◆ **INSTRUCTIONS TO FOLLOW**
Transcribe each entry exactly, without pictures.

◆ **Extracted page text data**
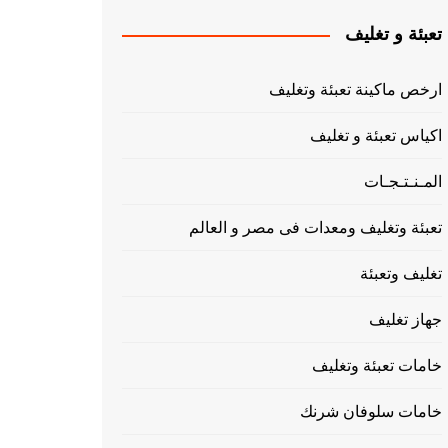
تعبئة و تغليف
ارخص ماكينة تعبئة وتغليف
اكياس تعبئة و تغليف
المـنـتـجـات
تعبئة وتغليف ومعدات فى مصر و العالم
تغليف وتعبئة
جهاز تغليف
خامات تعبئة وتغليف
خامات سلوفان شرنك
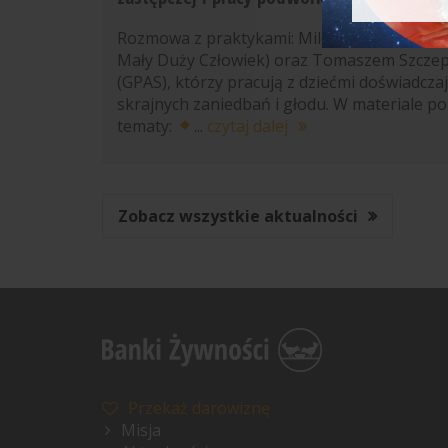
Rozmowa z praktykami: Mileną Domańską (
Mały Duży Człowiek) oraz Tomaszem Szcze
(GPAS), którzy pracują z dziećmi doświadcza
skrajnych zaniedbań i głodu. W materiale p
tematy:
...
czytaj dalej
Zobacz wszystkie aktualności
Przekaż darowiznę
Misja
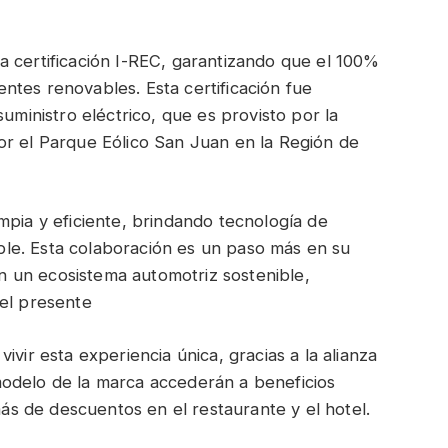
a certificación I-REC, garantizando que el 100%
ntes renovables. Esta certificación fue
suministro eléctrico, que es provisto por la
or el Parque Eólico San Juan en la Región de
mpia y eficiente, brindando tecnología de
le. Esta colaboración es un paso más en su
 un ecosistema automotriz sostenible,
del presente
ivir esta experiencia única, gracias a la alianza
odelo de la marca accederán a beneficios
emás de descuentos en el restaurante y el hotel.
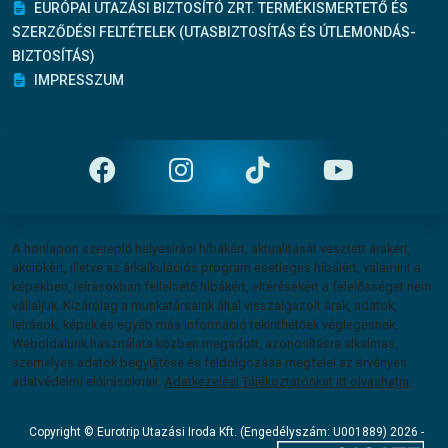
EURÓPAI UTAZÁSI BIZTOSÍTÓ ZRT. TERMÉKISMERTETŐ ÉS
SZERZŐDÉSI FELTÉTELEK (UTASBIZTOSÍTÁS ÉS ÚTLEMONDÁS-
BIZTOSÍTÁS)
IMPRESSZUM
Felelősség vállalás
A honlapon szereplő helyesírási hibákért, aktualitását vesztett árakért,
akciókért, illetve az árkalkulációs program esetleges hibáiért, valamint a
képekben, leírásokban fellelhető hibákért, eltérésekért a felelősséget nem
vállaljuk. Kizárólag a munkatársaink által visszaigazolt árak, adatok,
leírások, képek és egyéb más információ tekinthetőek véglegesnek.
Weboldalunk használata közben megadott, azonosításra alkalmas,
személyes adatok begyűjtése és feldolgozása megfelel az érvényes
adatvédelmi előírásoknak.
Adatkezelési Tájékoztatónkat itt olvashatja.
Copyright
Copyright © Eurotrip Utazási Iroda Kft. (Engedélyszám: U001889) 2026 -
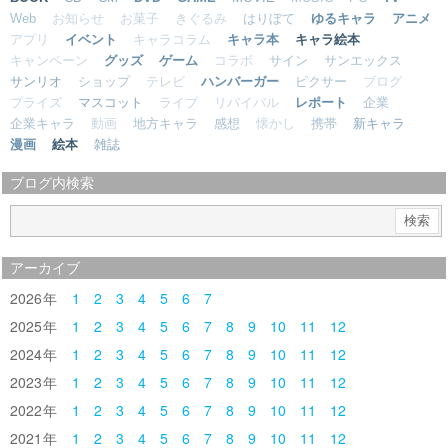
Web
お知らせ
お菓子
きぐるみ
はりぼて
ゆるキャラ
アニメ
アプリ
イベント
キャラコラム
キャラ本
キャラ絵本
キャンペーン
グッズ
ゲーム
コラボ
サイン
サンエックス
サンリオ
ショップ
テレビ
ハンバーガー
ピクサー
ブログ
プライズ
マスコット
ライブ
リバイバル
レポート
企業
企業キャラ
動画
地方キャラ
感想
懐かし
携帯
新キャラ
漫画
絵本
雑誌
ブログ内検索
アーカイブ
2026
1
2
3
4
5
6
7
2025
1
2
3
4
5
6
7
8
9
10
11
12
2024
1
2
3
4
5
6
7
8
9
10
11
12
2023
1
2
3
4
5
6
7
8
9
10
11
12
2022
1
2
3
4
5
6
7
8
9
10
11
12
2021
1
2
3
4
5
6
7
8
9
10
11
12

◆ **RESPONSE TO THIS EXERCISE**
تعبئة و تغليف
ارخص ماكينة تعبئة وتغليف
اكياس تعبئة و تغليف
المـنـتـجـات
تعبئة وتغليف ومعدات فى مصر و العالم
تغليف وتعبئة
جهاز تغليف
خامات تعبئة وتغليف
خامات سلوفان شرنك
Rozmowa z praktykami: Mileną Domańską (
Mały Duży Człowiek) oraz Tomaszem Szcze
(GPAS), którzy pracują z dziećmi doświadcza
skrajnych zaniedbań i głodu. W materiale p
tematy:
...
czytaj dalej
Zobacz wszystkie aktualności
Przekaż darowiznę
Misja
a certificación I-REC, garantizando que el 100%
ntes renovables. Esta certificación fue
suministro eléctrico, que es provisto por la
or el Parque Eólico San Juan en la Región de
mpia y eficiente, brindando tecnología de
le. Esta colaboración es un paso más en su
 un ecosistema automotriz sostenible,
del presente
ivir esta experiencia única, gracias a la alianza
odelo de la marca accederán a beneficios
emás de descuentos en el restaurante y el hotel.
EURÓPAI UTAZÁSI BIZTOSÍTÓ ZRT. TERMÉKISMERTETŐ ÉS
SZERZŐDÉSI FELTÉTELEK (UTASBIZTOSÍTÁS ÉS ÚTLEMONDÁS-
BIZTOSÍTÁS)
IMPRESSZUM
Felelősség vállalás
A honlapon szereplő helyesírási hibákért, aktualitását vesztett árakért,
akciókért, illetve az árkalkulációs program esetleges hibáiért, valamint a
képekben, leírásokban fellelhető hibákért, eltérésekért a felelősséget nem
vállaljuk. Kizárólag a munkatársaink által visszaigazolt árak, adatok,
leírások, képek és egyéb más információ tekinthetőek véglegesnek.
Weboldalunk használata közben megadott, azonosításra alkalmas,
személyes adatok begyűjtése és feldolgozása megfelel az érvényes
adatvédelmi előírásoknak.
Adatkezelési Tájékoztatónkat itt olvashatja.
Copyright
Copyright © Eurotrip Utazási Iroda Kft. (Engedélyszám: U001889) 2026 -
Web
お知らせ
お菓子
きぐるみ
はりぼて
ゆるキャラ
アニメ
アプリ
イベント
キャラコラム
キャラ本
キャラ絵本
キャンペーン
グッズ
ゲーム
コラボ
サイン
サンエックス
サンリオ
ショップ
テレビ
ハンバーガー
ピクサー
ブログ
プライズ
マスコット
ライブ
リバイバル
レポート
企業
企業キャラ
動画
地方キャラ
感想
懐かし
携帯
新キャラ
漫画
絵本
雑誌
ブログ内検索
アーカイブ
2026
1
2
3
4
5
6
7
2025
1
2
3
4
5
6
7
8
9
10
11
12
2024
1
2
3
4
5
6
7
8
9
10
11
12
2023
1
2
3
4
5
6
7
8
9
10
11
12
2022
1
2
3
4
5
6
7
8
9
10
11
12
2021
1
2
3
4
5
6
7
8
9
10
11
12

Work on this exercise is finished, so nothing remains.